Devise/Scripting technique: Collisions of unrelated historical events. Researching via online archival footage.

“Sheep was written very fast. I wanted to create an unusual history of New Zealand by using a technique called collisions.

Through googling, I discovered that two seemingly unrelated things happened in 1961 – The first Golden Shears shearing competition took place in Masterton, and the oral contraceptive pill became available in New Zealand for the first time.

I decided to try and find a way to collide these things to make a scene. But first I needed to know more about the time. So I went to the film archive in Wellington and searched for footage of the Golden Shears in 1961. A lot of this type of footage is now available online for free at

I thought that the shearing commentary from the footage was hilarious, so I used it word for word. The footage showed me that at the end of the competition there was a fashion show.

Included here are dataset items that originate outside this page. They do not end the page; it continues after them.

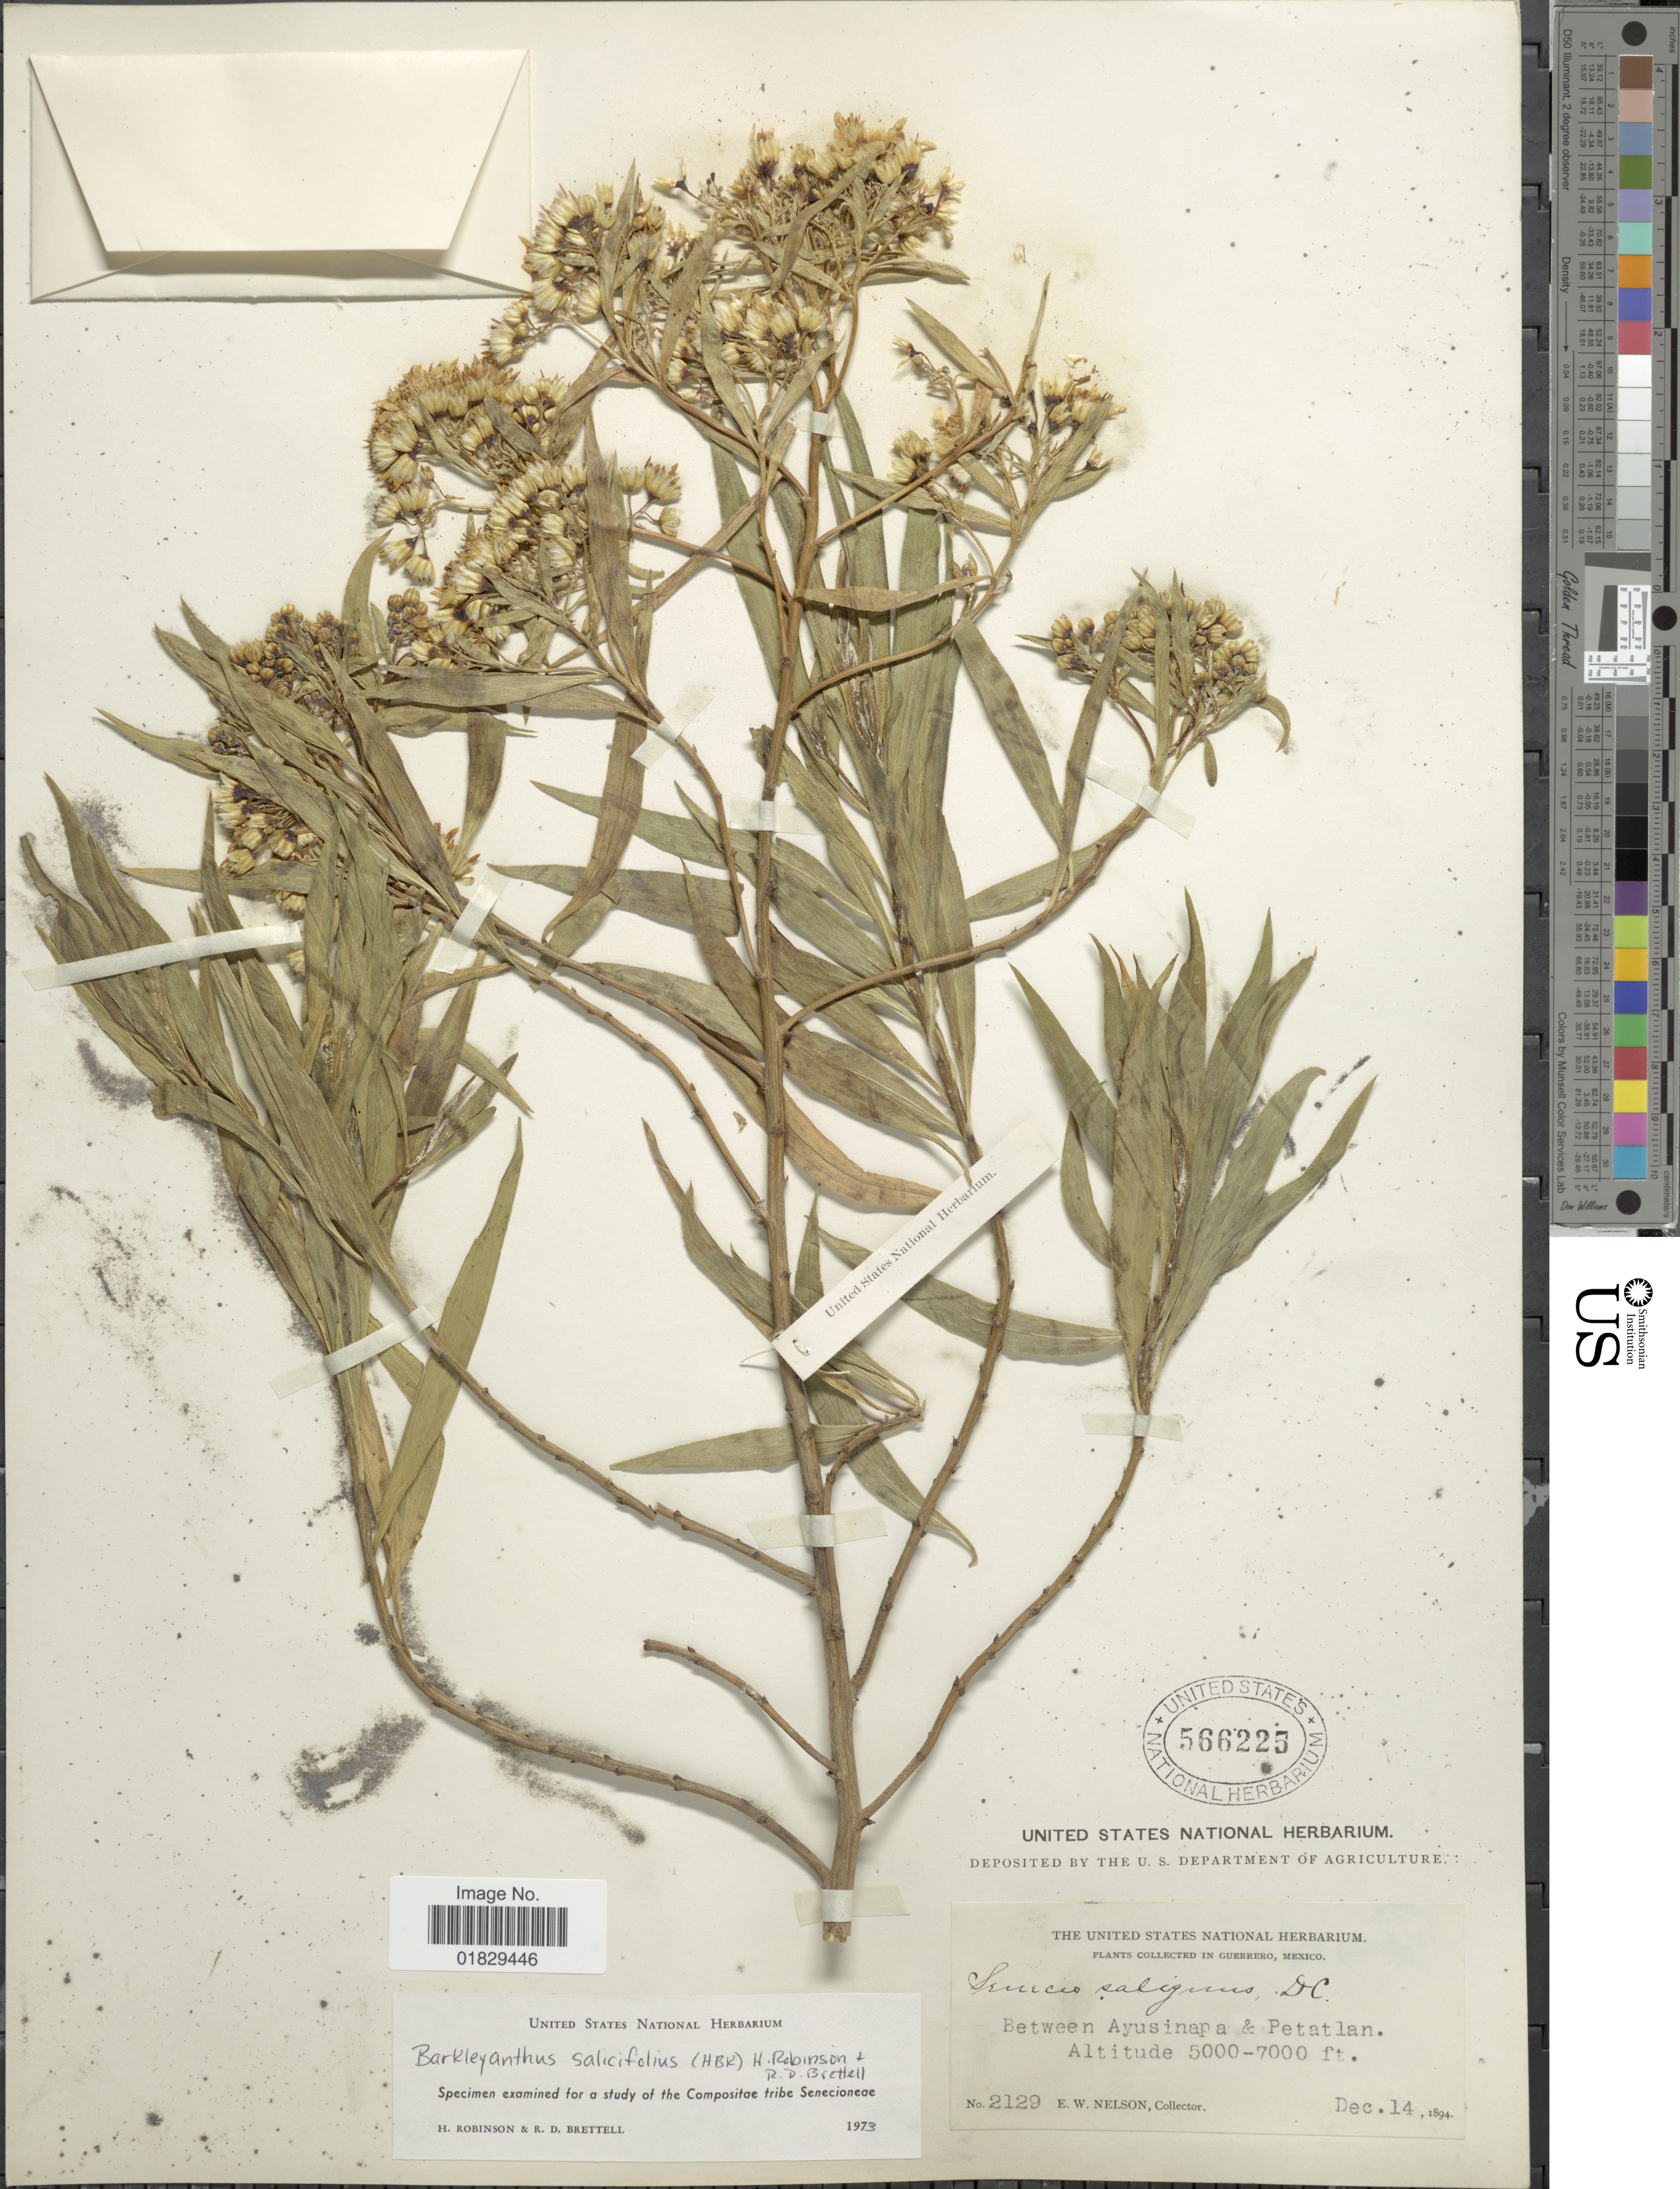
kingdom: Plantae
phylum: Tracheophyta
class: Magnoliopsida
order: Asterales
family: Asteraceae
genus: Barkleyanthus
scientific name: Barkleyanthus salicifolius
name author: (Kunth) H. Rob. & Brettell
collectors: E. W. Nelson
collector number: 2129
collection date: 1894-12-14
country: Mexico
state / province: Guerrero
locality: Between Ayusinapa & Petatlan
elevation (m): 1524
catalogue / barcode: US 566225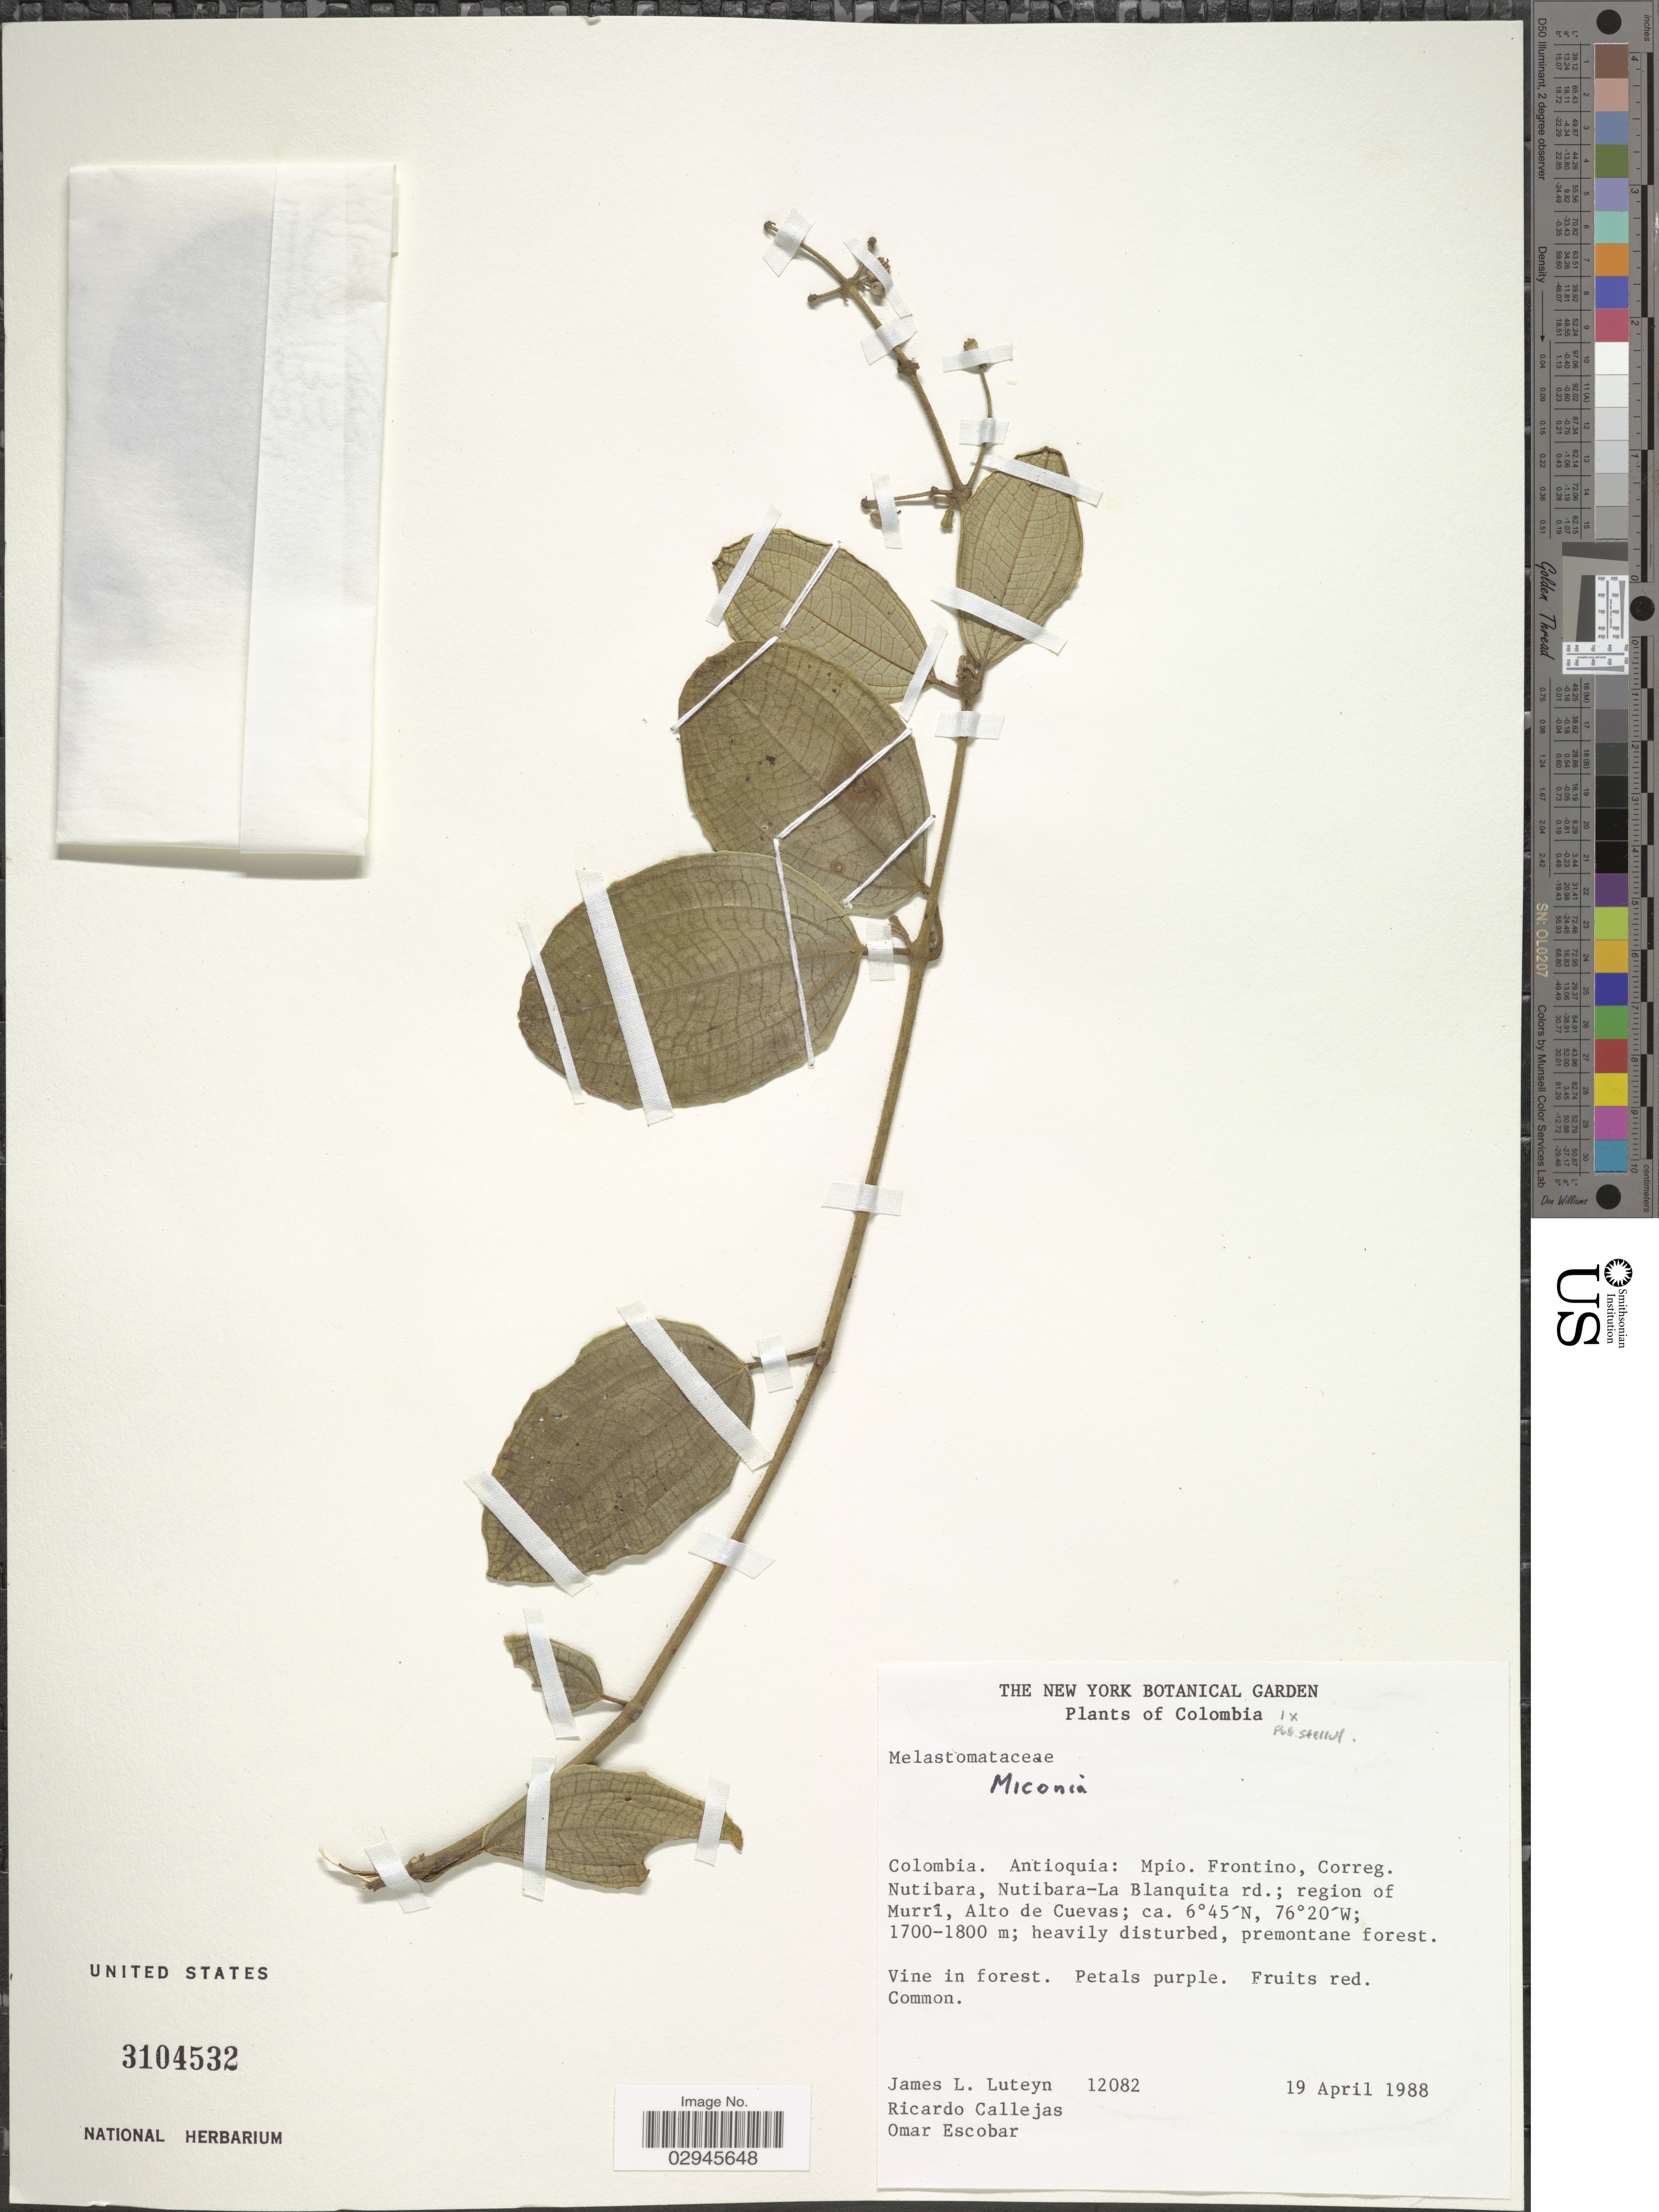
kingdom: Plantae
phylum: Tracheophyta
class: Magnoliopsida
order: Myrtales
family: Melastomataceae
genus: Miconia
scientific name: Miconia sp.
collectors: J. Luteyn, R. Callejas & O. D. Escobar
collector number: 12082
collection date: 1988-04-19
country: Colombia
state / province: Antioquia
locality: Mpio. Frontino, Correg. Nutibara, Nutibara-La Blanquita rd.; region of Murrí, Alto de Cuevas.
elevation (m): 1700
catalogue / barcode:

Then I wanted to work in the story about the pill. I rang Family Planning to ask about the history of the pill. They gave me the contact details of a doctor who was working in 1961. She told me that at the time, the law stated that a woman had to be married to get a prescription. She said that lots of single women who wanted to get the pill would go to a different town, (so no one knew who they were) and pretend to be married. Once, she told me, she heard a story of a nurse loaning a young woman her own wedding ring to fool the doctor.

So I decided to make one of the characters (Rebecca) a clothing designer who has come to Masterton to put on the Golden Shears fashion show. She decides to use the fact that she’s in a town where no one knows her to get the pill. But she needs help. So she asks Bruno – a camera operator for the Golden Shears who’s the same age and happens to be staying in her motel. So after a little bit of online research, I had the bones of my scene.”

Scene from On the Upside Down of the World.

Devise/Scripting technique: Adapting a story from a book.

“I was on holiday in the Bay of Islands and I needed a book. I went to a second hand shop, and in a basket by the road was a box of books marked ‘free to a good home’. I saw one called Our Maoris by Lady Martin. It made me laugh because it sounded like it was going to be an old-fashioned person accidentally being very culturally insensitive. So I took it home and read it. When I did, I couldn’t believe it. Mary Martin’s story jumped out at me. She was disabled, and arrived in New Zealand just after the signing of the treaty – she was one of the first Pākehā women to arrive in New Zealand. At first she didn’t speak Māori and she had a very difficult time getting enough to eat. She told a story about how hard it was to buy a pig when she could only speak English and the owner of the pig could only speak Māori. Then, when she learned Māori, it was so much easier.

I liked the moral of this story – if you want to survive you have to learn to communicate with other people on their terms. So I started writing it as a play around that theme.”